Tag 7: Zahlen, Fortschritt und der Kopf dazwischen
Heute wird es konkreter. Ich schreibe bewusst über Zahlen, weil genau das viele interessiert und ich selbst merke, dass es mir hilft, das Ganze einzuordnen.
Ich liege aktuell noch über 90 Kilo. Das ist die Ausgangslage.
Die letzten Tage habe ich wieder abgenommen. Kein spektakulärer Sprung, aber es geht nach unten. Genau das, was man eigentlich will.
Und trotzdem fühlt es sich nicht so an, wie man es erwartet.

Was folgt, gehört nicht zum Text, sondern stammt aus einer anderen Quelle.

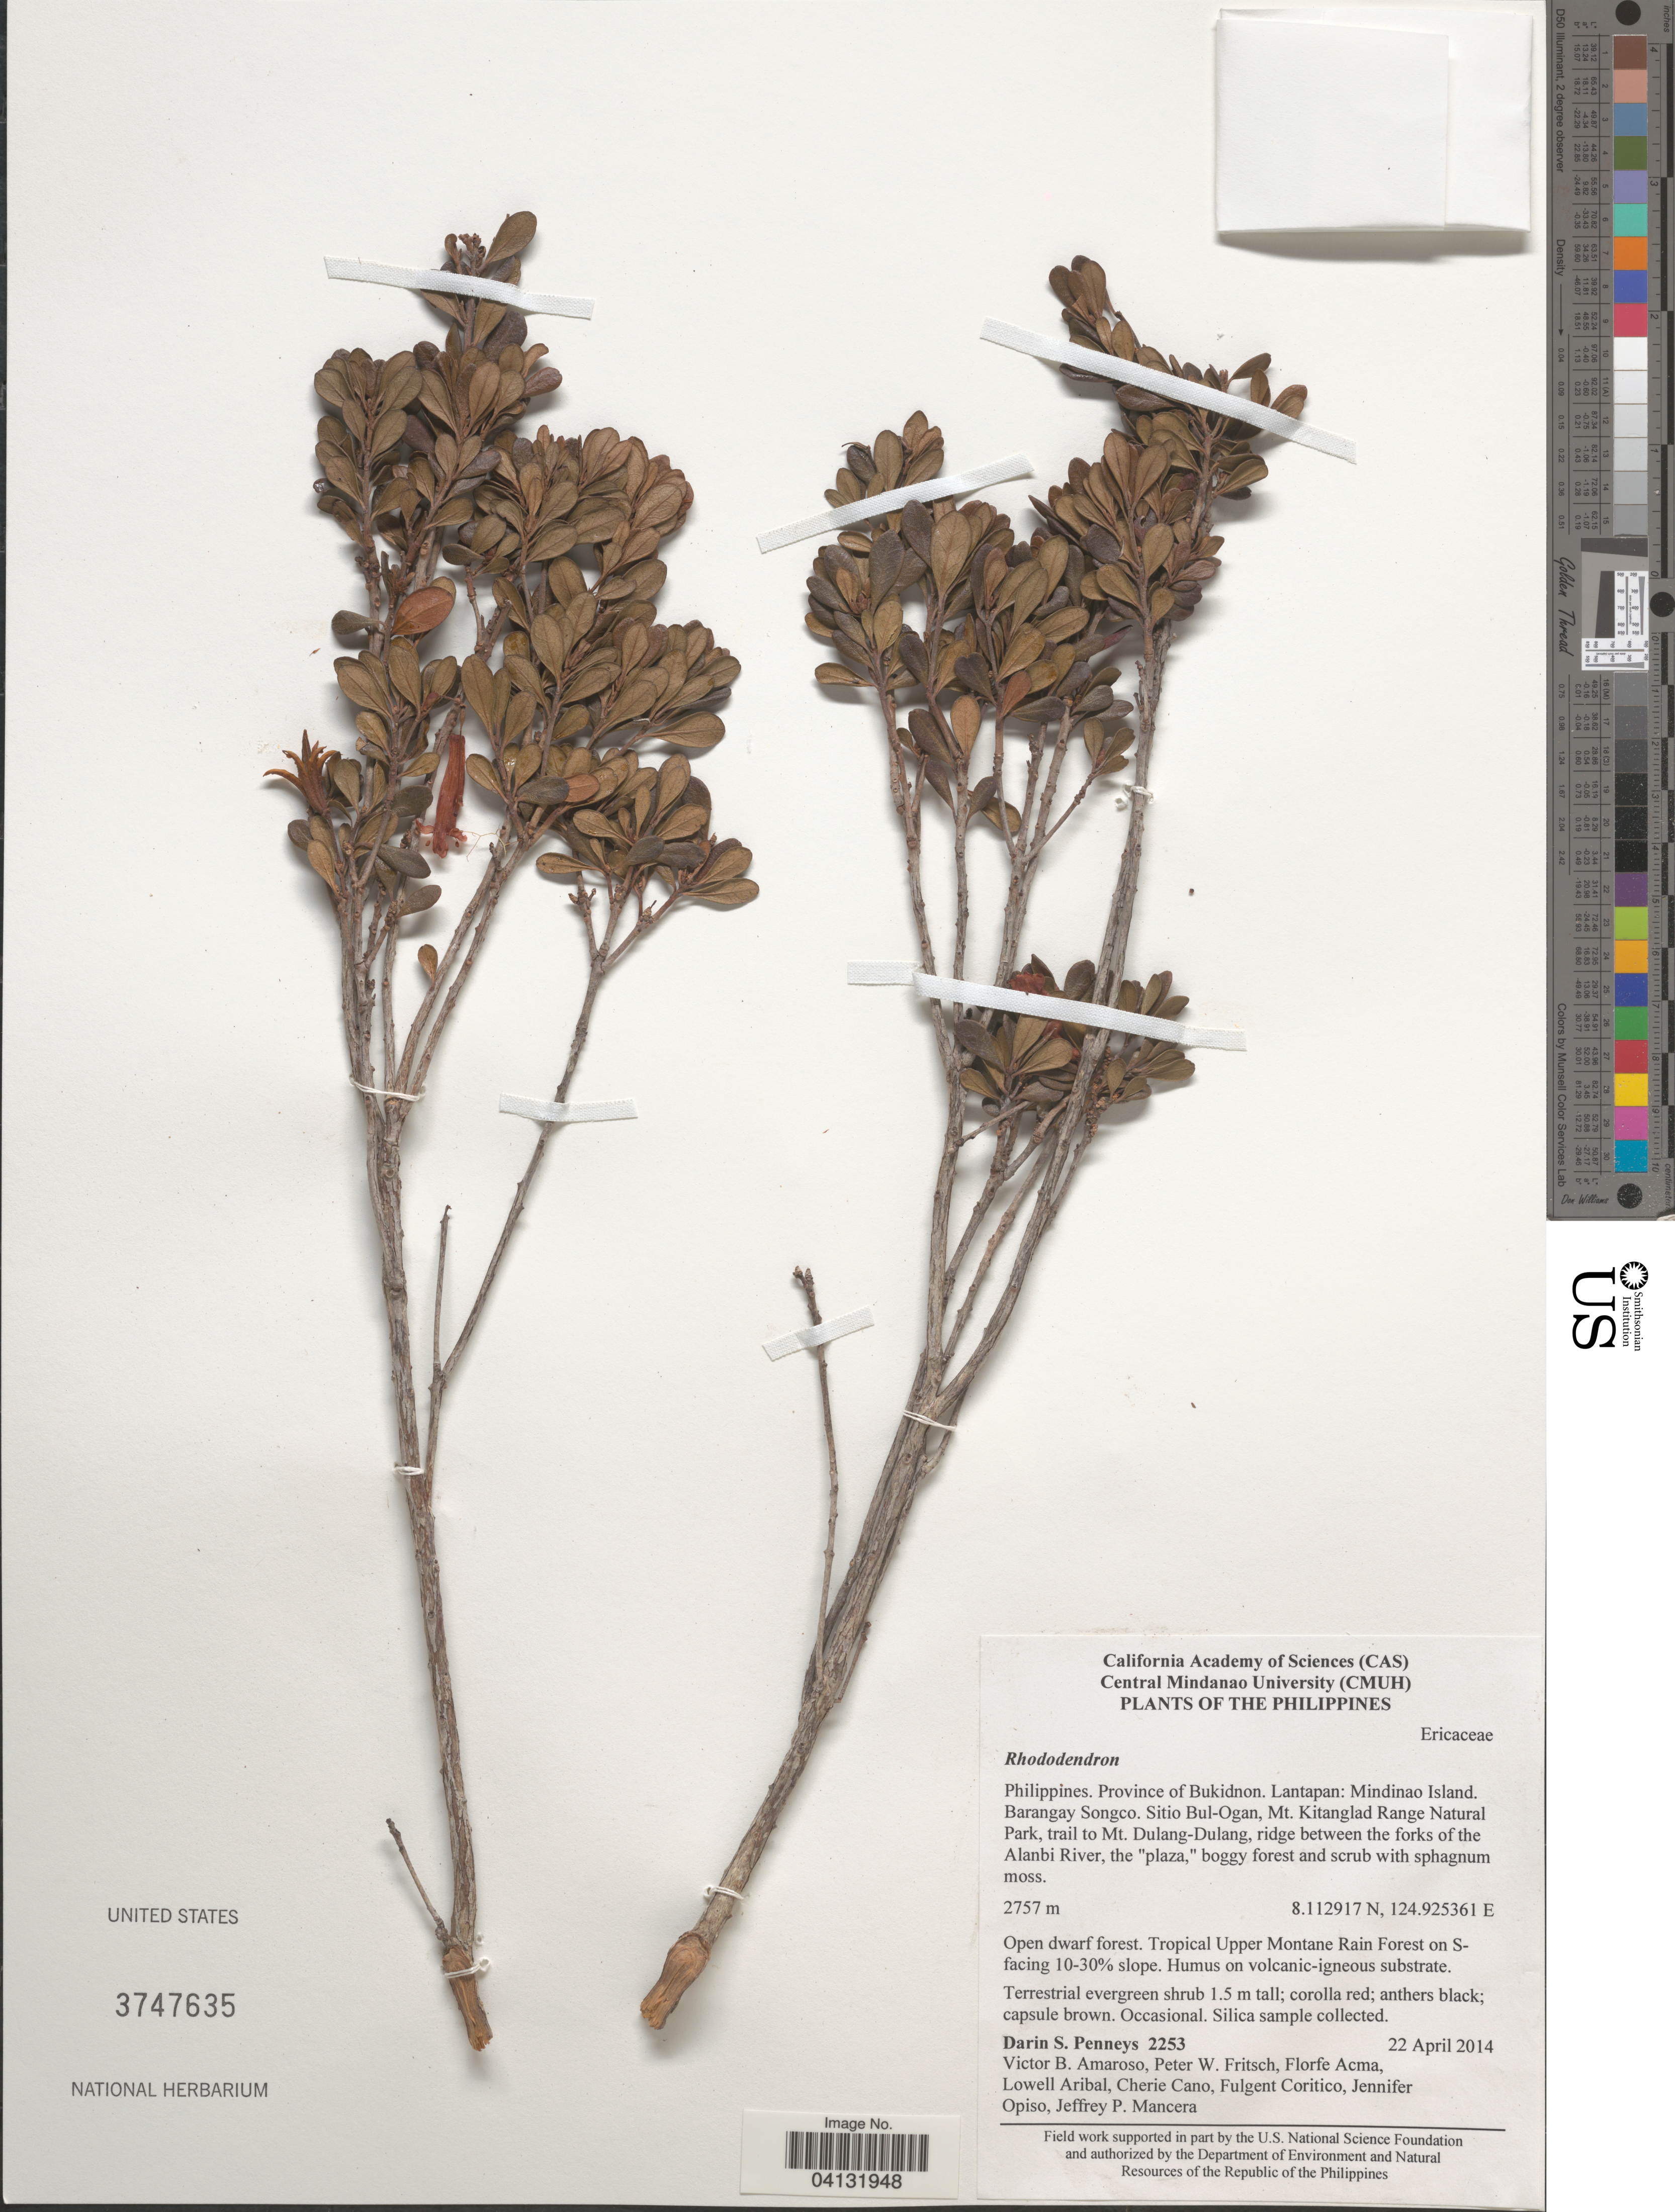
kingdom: Plantae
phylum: Tracheophyta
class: Magnoliopsida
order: Ericales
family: Ericaceae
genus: Rhododendron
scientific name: Rhododendron sp.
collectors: D. S. Penneys, V. Amoroso, P. W. Fritsch, F. Acma & et al.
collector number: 2253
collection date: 2014-04-22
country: Philippines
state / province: Northern Mindanao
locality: Province of Bukidnon. Lantapan: Mindinao Island. Barangay Songco. Sitio Bul-Ogan, Mt. Kitanglad Range Natural Park, trail to Mt. Dulang-Dulang, ridge between the forks of the Alanbi River, the "plaza," boggy forest and scrub with sphagnum moss. Tropical Upper Montane Rain Forest on S-facing 10-30% slope.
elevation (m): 2757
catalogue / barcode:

Ich habe gedacht, dass ich mich mehr freue, wenn es wieder sichtbar wird. Stattdessen ist da sofort der nächste Gedanke: Das reicht noch nicht. Es müsste schneller gehen.
Das ist wahrscheinlich der Punkt, an dem viele aufhören. Nicht weil es nicht funktioniert, sondern weil es sich nicht schnell genug anfühlt.
Ich habe heute bewusst mit Arlett und Marco darüber gesprochen. Beide haben ziemlich ruhig reagiert. Für sie ist genau das, was gerade passiert, der Idealfall.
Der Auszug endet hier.